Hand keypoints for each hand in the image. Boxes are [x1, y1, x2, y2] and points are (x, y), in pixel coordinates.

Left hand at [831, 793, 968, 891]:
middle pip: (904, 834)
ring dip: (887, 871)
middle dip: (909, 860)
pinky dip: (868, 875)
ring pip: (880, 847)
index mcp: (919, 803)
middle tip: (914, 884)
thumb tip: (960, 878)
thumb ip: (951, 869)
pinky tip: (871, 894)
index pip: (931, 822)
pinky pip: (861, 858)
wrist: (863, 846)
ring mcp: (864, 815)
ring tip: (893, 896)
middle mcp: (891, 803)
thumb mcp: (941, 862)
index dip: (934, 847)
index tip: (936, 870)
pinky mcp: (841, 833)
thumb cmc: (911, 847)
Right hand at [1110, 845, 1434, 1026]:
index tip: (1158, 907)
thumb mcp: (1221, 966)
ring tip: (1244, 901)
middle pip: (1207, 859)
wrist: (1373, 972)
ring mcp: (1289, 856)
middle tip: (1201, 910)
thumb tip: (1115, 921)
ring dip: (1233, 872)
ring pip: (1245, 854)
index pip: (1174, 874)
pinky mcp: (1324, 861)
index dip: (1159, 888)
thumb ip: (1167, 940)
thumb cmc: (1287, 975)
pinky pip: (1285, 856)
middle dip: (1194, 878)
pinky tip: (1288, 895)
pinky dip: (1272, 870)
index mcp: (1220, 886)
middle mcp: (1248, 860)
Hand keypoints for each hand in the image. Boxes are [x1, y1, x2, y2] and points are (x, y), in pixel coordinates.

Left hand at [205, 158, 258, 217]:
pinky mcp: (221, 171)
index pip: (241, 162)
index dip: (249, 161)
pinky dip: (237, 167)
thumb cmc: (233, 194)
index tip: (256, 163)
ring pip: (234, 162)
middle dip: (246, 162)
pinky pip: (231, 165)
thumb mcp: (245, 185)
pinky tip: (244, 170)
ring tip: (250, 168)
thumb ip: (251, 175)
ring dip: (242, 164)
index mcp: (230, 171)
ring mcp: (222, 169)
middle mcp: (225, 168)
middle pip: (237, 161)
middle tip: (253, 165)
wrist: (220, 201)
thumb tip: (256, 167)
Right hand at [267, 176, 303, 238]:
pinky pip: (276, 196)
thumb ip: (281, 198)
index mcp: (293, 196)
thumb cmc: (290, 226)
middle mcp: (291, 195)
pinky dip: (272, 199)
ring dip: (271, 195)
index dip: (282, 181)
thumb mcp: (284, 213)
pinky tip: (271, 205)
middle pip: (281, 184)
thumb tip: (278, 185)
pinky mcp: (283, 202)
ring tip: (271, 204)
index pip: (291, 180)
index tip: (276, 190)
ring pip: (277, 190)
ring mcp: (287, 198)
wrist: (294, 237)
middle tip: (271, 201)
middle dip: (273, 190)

■ ■ ■ ■ ■ ■ ■

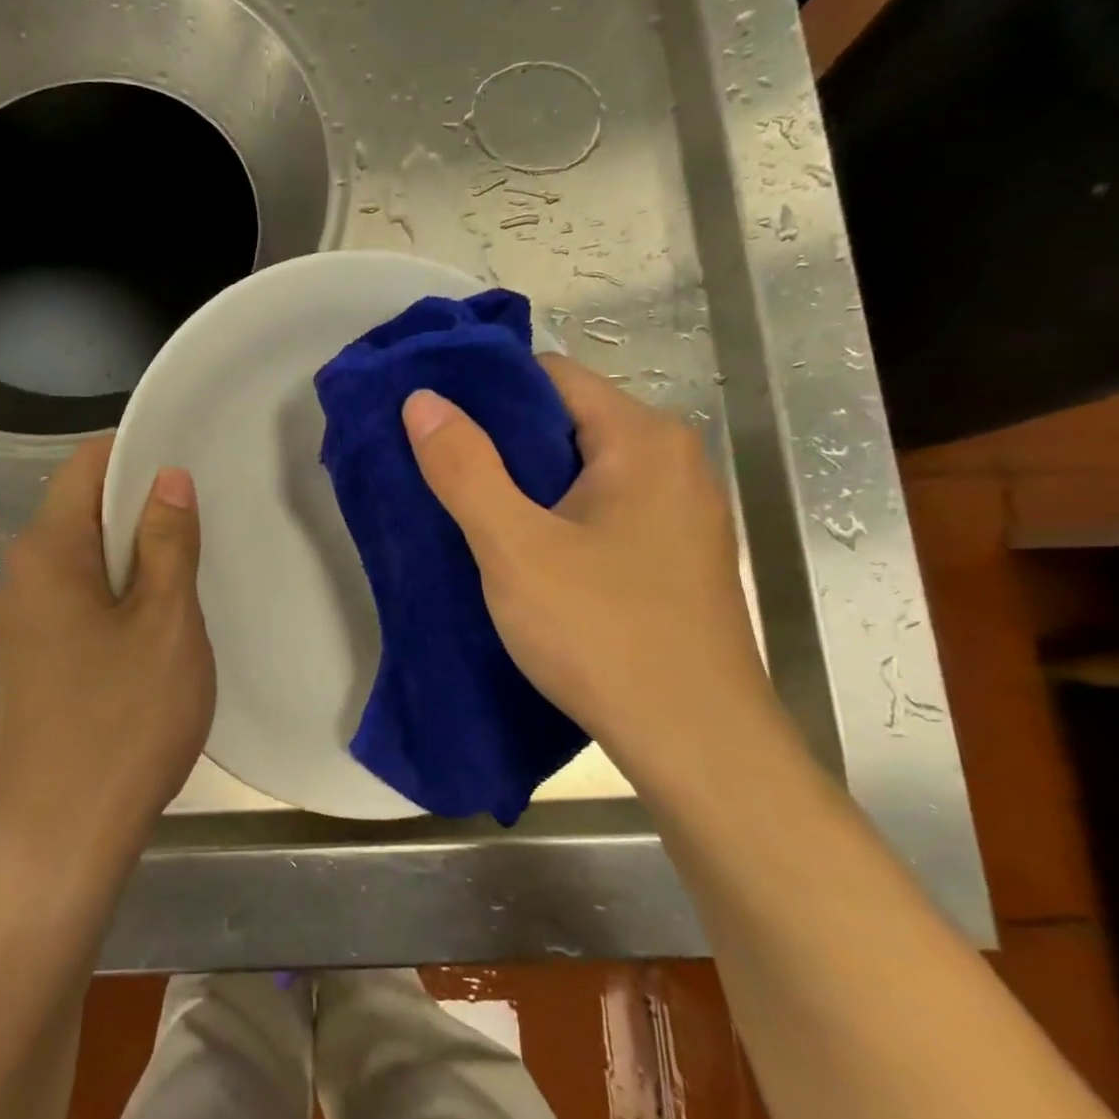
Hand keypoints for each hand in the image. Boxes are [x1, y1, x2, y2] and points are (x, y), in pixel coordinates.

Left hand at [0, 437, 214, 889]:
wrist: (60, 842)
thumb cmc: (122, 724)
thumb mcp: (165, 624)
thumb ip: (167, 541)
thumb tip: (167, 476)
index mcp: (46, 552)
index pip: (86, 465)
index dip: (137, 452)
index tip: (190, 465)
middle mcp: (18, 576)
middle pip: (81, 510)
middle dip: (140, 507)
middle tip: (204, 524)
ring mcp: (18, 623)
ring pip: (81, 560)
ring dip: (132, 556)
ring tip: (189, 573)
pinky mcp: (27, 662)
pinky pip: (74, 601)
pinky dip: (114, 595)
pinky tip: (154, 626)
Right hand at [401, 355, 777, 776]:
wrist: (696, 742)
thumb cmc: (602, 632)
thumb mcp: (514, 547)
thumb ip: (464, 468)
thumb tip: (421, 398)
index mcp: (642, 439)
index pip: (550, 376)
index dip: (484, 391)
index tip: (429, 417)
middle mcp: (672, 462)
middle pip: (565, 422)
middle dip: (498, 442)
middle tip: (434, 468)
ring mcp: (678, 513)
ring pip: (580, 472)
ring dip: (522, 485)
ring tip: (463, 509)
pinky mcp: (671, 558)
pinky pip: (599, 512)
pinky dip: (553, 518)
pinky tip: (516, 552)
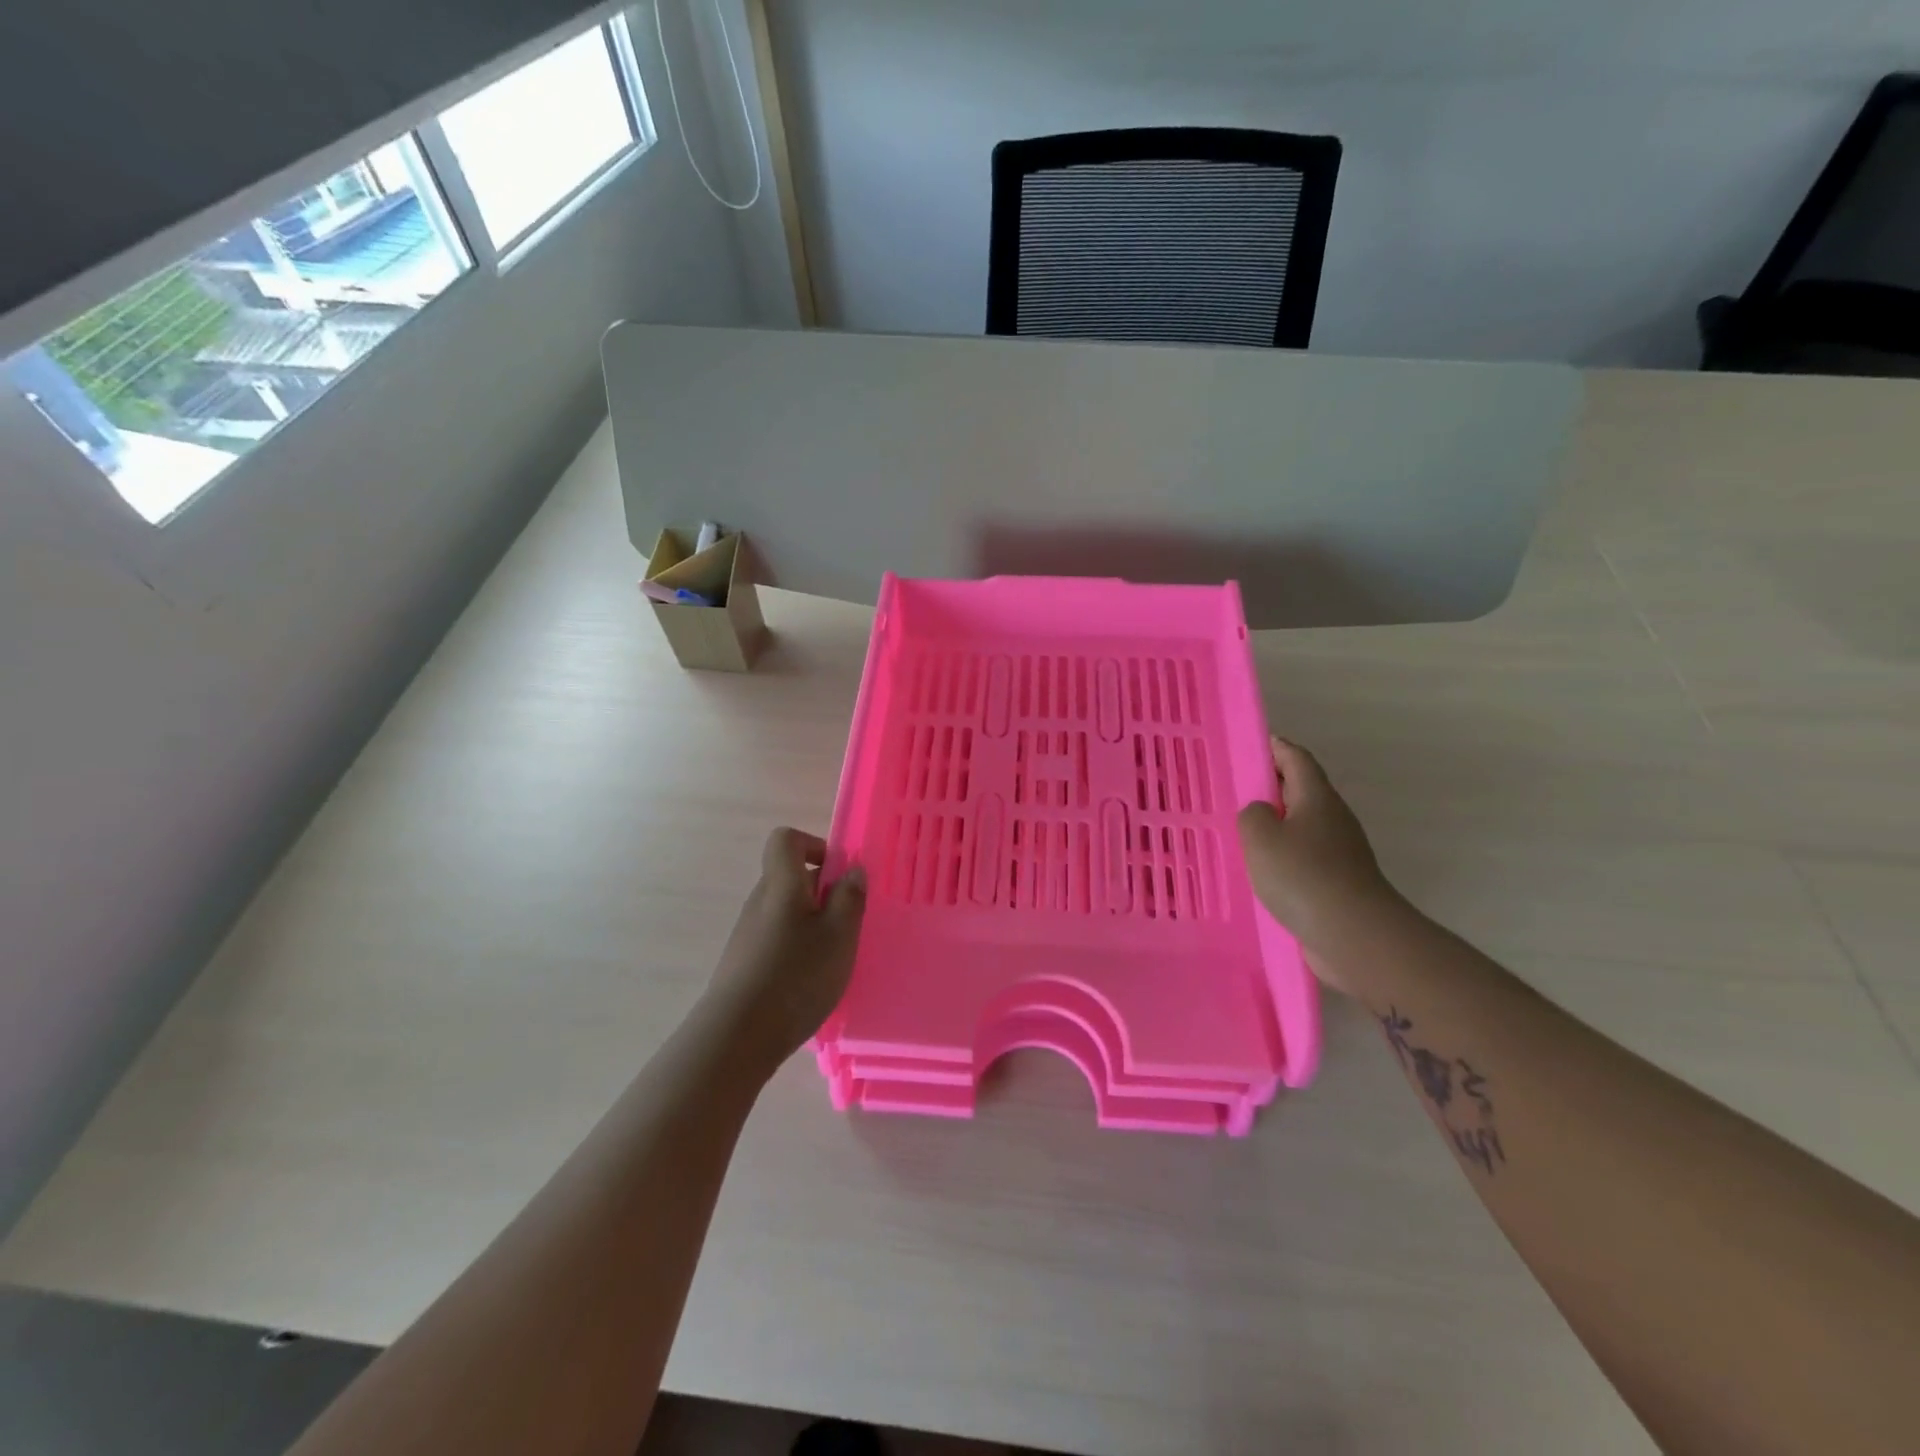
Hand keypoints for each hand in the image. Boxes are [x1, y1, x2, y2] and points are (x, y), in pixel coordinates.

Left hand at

■ ■ ■ ■ ■ ■ ■

**What you need to do:**
Please return the lines above that run from the line containing "pinky dip: (237, 167)" to the line containing "middle dip: (273, 190)", inclusive, exactly and with no other lines.

**Solution for this exercise:**
pinky dip: (237, 167)
thumb cmc: (233, 194)
index tip: (256, 163)
ring pip: (234, 162)
middle dip: (246, 162)
pinky pip: (231, 165)
thumb mcp: (245, 185)
pinky tip: (244, 170)
ring tip: (250, 168)
thumb ip: (251, 175)
ring dip: (242, 164)
index mcp: (230, 171)
ring mcp: (222, 169)
middle mcp: (225, 168)
middle pip: (237, 161)
middle tip: (253, 165)
wrist: (220, 201)
thumb tip: (256, 167)
Right hand at [267, 176, 303, 238]:
pinky pip: (276, 196)
thumb ip: (281, 198)
index mcp: (293, 196)
thumb cmc: (290, 226)
middle mcp: (291, 195)
pinky dip: (272, 199)
ring dip: (271, 195)
index dip: (282, 181)
thumb mcp: (284, 213)
pinky tip: (271, 205)
middle pip: (281, 184)
thumb tip: (278, 185)
pinky mcp: (283, 202)
ring tip: (271, 204)
index pip: (291, 180)
index tip: (276, 190)
ring pip: (277, 190)
ring mcp: (287, 198)
wrist: (294, 237)
middle tip: (271, 201)
middle dip: (273, 190)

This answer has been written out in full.